That must be Analog Matt talking.  What have you done with Digital Matt?


----------



## Digital Matt (Jan 12, 2007)

Jazz said:


> Thank you all very much for the comments.
> 
> 
> Digital Matt said:
> That must be Analog Matt talking.  What have you done with Digital Matt?



Hehe, I explained what I meant by digital Matt a long time ago, but I guess nobody believed me.  There was a line in "Matrix" where they are training Neo in a simulation, and Morpheus tells him something to the effect of, "This is the digital representation of your analog self", or something like that.  When I'm online, that's just what I am, the digital representation of my analog self.  

So yes, Digital Matt does shoot film, when he's his analog self.


----------



## JIP (Jan 12, 2007)

I really like the idea and it was well done I actually would like to see the shots bigger yet I really like that type of just straight up lighting an it really looks like you have a real diverse bunch of characters in your building but again it would be nice to see more detail


----------



## Jazz (Jan 13, 2007)

> So yes, Digital Matt does shoot film, when he's his analog self. ;-)


 :idea:  I get it now.



Thanks JIP.  (Sorry, but that's as big as it gets)


----------



## ClarkKent (Jan 14, 2007)

Nice idea there.  Love it


----------



## ShutteredEye (Jan 14, 2007)

What an impressive project, and very well executed.  Love it.  That's a pretty high turnout rate too!


----------



## JIP (Jan 14, 2007)

I know this is probably "lighting 101" but being pretty much a newbie when it comes to studio lighting how was this done I really like the simple straight up lighting.  Oh yeah and I can see the images better in the edit you made still nice.


----------



## Digital Matt (Jan 14, 2007)

JIP said:


> I know this is probably "lighting 101" but being pretty much a newbie when it comes to studio lighting how was this done I really like the simple straight up lighting.  Oh yeah and I can see the images better in the edit you made still nice.

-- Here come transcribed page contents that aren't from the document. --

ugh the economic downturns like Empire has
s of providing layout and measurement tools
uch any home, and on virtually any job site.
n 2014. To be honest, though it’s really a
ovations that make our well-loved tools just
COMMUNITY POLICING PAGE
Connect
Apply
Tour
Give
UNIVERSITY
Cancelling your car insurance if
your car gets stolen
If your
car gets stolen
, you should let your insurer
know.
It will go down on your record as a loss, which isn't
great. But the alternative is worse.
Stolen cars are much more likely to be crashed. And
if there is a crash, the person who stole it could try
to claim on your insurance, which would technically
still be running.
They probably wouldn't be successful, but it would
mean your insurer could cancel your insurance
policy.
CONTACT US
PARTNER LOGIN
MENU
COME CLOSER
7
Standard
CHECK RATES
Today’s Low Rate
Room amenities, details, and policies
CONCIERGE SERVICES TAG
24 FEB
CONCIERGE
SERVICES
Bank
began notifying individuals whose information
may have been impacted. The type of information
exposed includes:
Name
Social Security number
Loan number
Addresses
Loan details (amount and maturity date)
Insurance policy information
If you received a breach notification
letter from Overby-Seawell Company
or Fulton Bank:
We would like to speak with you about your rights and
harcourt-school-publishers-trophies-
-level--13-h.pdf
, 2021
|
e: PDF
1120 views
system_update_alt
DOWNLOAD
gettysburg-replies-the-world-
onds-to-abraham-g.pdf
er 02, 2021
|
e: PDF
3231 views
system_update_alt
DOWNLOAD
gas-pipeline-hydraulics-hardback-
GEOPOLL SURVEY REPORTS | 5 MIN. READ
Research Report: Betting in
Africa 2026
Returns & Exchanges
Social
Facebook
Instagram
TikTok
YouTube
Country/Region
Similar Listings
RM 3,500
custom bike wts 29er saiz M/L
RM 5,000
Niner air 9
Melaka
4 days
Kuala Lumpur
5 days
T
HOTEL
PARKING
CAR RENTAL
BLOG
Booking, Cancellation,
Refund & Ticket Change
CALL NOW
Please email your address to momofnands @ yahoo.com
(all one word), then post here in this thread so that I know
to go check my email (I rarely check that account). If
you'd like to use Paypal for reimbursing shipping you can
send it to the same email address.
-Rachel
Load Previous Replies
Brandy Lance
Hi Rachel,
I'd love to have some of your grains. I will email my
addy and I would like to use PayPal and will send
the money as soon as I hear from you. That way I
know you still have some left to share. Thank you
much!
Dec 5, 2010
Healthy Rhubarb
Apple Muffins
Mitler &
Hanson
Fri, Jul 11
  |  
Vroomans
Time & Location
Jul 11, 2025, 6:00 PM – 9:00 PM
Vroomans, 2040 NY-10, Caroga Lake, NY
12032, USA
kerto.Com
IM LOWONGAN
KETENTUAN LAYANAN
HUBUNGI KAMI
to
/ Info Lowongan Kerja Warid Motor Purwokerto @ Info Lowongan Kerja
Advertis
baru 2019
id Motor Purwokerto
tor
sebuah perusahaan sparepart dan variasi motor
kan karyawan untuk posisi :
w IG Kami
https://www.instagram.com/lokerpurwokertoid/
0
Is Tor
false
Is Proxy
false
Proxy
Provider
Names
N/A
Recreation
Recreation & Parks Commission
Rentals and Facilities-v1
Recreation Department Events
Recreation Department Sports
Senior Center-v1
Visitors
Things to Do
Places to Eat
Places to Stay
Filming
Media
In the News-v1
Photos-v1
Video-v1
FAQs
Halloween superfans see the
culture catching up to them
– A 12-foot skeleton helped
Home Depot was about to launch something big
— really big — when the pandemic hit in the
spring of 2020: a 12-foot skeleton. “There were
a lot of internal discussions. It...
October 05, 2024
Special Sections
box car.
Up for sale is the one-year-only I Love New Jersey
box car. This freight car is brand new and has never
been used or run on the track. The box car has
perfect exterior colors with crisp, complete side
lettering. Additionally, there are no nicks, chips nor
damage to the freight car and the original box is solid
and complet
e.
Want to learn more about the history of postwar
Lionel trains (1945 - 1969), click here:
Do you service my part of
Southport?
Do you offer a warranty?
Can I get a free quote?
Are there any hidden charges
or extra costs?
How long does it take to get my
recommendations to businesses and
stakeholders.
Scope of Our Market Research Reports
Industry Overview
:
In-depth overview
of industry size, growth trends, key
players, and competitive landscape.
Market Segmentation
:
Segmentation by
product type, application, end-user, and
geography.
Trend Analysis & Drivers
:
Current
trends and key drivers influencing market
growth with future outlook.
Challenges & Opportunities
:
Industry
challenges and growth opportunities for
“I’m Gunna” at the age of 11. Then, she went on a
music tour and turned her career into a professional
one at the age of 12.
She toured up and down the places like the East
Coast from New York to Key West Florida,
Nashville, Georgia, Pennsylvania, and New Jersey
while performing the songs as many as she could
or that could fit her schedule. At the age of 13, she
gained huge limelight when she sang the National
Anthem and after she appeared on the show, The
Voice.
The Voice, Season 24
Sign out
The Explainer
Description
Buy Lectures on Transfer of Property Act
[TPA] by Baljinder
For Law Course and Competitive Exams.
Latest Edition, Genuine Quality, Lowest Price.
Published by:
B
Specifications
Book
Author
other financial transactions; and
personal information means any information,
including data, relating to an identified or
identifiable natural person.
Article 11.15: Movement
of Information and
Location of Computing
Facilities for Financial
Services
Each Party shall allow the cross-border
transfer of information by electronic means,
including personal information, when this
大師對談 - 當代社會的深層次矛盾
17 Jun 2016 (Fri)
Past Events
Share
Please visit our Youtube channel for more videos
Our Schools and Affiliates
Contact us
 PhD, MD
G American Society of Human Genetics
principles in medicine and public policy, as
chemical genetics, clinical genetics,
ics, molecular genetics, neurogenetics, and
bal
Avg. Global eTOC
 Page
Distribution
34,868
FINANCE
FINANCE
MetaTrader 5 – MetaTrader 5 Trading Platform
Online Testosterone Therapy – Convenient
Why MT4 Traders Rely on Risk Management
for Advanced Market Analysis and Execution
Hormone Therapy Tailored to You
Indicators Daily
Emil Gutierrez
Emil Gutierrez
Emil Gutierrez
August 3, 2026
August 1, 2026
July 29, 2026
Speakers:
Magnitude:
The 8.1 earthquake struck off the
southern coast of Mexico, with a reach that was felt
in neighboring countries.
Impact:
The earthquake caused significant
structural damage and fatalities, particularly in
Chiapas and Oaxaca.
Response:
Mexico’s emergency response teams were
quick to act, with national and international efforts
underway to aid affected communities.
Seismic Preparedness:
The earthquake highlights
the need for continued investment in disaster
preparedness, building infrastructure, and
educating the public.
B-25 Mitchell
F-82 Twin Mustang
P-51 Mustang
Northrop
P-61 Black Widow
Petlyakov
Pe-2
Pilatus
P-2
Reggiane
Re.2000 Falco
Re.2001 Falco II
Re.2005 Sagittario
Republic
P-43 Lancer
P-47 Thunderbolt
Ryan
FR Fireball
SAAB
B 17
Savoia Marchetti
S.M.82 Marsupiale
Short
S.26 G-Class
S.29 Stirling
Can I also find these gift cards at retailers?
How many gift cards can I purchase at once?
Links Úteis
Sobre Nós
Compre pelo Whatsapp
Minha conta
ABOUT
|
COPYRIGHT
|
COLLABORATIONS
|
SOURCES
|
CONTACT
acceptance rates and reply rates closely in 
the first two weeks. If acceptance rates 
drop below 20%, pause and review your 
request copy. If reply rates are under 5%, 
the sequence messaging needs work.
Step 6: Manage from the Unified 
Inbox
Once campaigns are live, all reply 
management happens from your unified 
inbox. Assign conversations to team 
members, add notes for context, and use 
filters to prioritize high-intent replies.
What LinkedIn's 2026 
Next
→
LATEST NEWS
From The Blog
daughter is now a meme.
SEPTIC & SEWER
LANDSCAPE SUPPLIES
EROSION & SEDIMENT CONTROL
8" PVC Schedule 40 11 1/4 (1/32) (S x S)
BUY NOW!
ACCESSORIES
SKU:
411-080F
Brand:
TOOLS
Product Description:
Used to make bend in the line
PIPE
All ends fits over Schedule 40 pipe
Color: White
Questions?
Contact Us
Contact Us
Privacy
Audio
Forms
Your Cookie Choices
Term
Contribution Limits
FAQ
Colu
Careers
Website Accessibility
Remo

He gave a detailed explanation in the initial post.


----------



## JIP (Jan 15, 2007)

Sorry I did not read thouroughly enough the first time thanks


----------



## jemmy (Jan 17, 2007)

excellent... very cool and INSPIRING X


----------



## Ab$olut (Jan 20, 2007)

Great idea and poses love the mix of different types of people.


----------



## nakedyak (Jan 21, 2007)

what a great idea, executed so beautifully. you could make a book of these pictures and sell it


----------



## droyz2000 (Jan 22, 2007)

These portraits remind me of something that Richard Avedon would have done. Very Very Nice.


----------



## mannella (Jan 23, 2007)

Good shots and a great idea congrats.--Lenny


----------